**ABOUT THIS TASK**
Reproduce the full passage below on the blow-up constants and auxiliary functions, word for word and with every formula unchanged.

---------- DOCUMENT TEXT ----------

Due to the need to study the blow-up solution of (1.1), we define the following two constants:
$$\begin{aligned}& \alpha =\min_{x\in \overline{\varOmega }} \frac{\nabla \cdot ( \vert \nabla u_{0} \vert ^{p-2}\nabla u_{0} )+f(x,u_{0}, \vert \nabla u_{0} \vert ^{2},0)}{{\mathrm{e}}^{u_{0}}}, \end{aligned}$$
(2.1)
$$\begin{aligned}& \beta =\inf_{(x,s,t)\in \varOmega \times \overline{\mathbb{R}_{+}}\times \mathbb{R}_{+}}{\frac{f(x,s,0,t)}{{\mathrm{e}}^{s}},} \end{aligned}$$
(2.2)
where \(u_{0}\) is the initial value of (1.1). For the same purpose, we also construct two auxiliary functions as follows:
$$\begin{aligned}& G(x,t)=b'(u)u_{t}-\alpha { \mathrm{e}}^{u}, \quad (x,t)\in \overline{\varOmega } \times [0,t^{*}), \end{aligned}$$
(2.3)
$$\begin{aligned}& H(s)= \int ^{+\infty }_{s}\frac{b'(\tau )}{{\mathrm{e}}^{\tau }}\,\mathrm{d}\tau , \quad s\in \overline{\mathbb{R}_{+}}, \end{aligned}$$
(2.4)

---------- LISTED RECORDS ----------

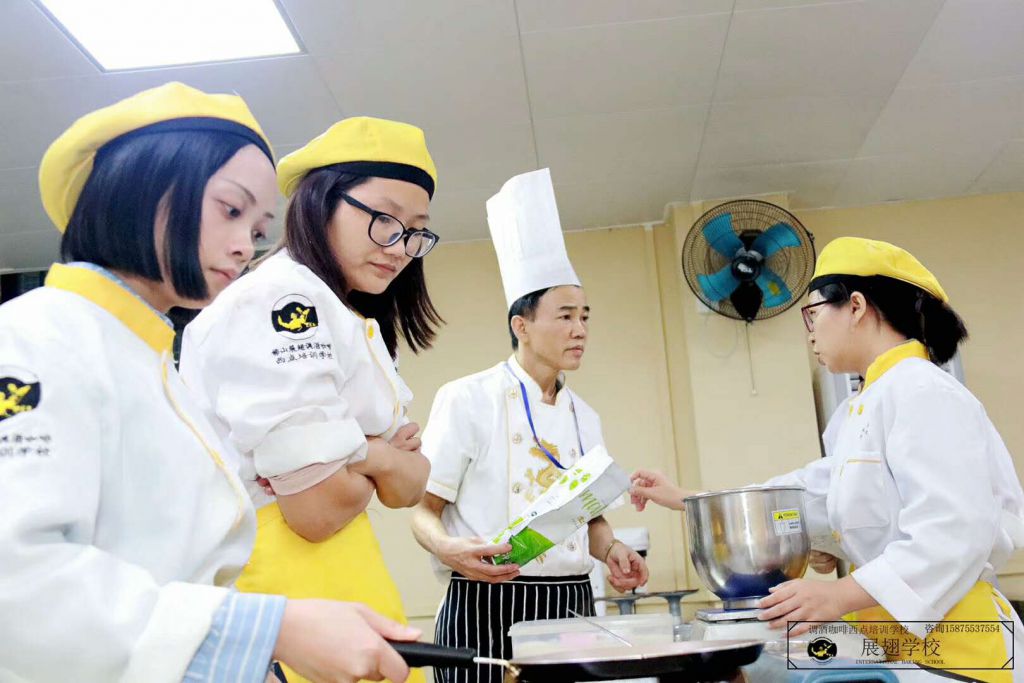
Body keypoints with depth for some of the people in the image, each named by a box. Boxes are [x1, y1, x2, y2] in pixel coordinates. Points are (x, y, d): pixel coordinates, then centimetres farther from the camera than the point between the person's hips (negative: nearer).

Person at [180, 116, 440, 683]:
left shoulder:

----------
---------- LISTED RECORDS ----------

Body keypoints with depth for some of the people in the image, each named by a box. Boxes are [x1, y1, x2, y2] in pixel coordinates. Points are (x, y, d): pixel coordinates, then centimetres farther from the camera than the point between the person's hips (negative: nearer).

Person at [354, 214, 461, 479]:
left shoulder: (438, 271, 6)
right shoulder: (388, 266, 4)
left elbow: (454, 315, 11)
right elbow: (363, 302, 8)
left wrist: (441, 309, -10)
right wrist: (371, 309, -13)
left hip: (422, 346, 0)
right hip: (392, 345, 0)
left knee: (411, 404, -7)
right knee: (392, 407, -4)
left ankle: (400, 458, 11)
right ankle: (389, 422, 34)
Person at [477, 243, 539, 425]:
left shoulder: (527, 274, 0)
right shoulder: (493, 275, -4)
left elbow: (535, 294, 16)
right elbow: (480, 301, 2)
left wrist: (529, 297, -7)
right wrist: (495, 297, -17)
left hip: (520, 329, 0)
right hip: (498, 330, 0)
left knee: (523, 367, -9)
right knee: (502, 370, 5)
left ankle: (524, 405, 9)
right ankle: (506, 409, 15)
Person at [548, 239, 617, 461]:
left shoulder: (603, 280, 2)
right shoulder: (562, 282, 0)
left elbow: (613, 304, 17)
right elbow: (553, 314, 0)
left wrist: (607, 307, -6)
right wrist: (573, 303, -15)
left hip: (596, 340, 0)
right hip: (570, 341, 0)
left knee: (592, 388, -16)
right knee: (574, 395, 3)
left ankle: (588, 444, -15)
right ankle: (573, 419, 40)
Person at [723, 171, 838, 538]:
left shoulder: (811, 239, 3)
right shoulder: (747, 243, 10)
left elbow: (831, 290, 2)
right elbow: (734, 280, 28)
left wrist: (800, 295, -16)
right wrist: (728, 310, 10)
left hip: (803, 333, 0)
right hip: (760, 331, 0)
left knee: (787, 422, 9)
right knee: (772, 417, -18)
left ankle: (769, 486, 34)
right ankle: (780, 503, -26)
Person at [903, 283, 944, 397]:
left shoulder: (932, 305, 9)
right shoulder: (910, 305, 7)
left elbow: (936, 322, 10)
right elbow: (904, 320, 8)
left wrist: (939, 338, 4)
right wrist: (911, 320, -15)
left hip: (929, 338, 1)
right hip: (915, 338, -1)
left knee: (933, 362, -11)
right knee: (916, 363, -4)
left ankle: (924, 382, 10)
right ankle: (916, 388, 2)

----------

**RESULT OF THE EXERCISE**
Due to the need to study the blow-up solution of (1.1), we define the following two constants:
$$\begin{aligned}& \alpha =\min_{x\in \overline{\varOmega }} \frac{\nabla \cdot ( \vert \nabla u_{0} \vert ^{p-2}\nabla u_{0} )+f(x,u_{0}, \vert \nabla u_{0} \vert ^{2},0)}{{\mathrm{e}}^{u_{0}}}, \end{aligned}$$
(2.1)
$$\begin{aligned}& \beta =\inf_{(x,s,t)\in \varOmega \times \overline{\mathbb{R}_{+}}\times \mathbb{R}_{+}}{\frac{f(x,s,0,t)}{{\mathrm{e}}^{s}},} \end{aligned}$$
(2.2)
where \(u_{0}\) is the initial value of (1.1). For the same purpose, we also construct two auxiliary functions as follows:
$$\begin{aligned}& G(x,t)=b'(u)u_{t}-\alpha { \mathrm{e}}^{u}, \quad (x,t)\in \overline{\varOmega } \times [0,t^{*}), \end{aligned}$$
(2.3)
$$\begin{aligned}& H(s)= \int ^{+\infty }_{s}\frac{b'(\tau )}{{\mathrm{e}}^{\tau }}\,\mathrm{d}\tau , \quad s\in \overline{\mathbb{R}_{+}}, \end{aligned}$$
(2.4)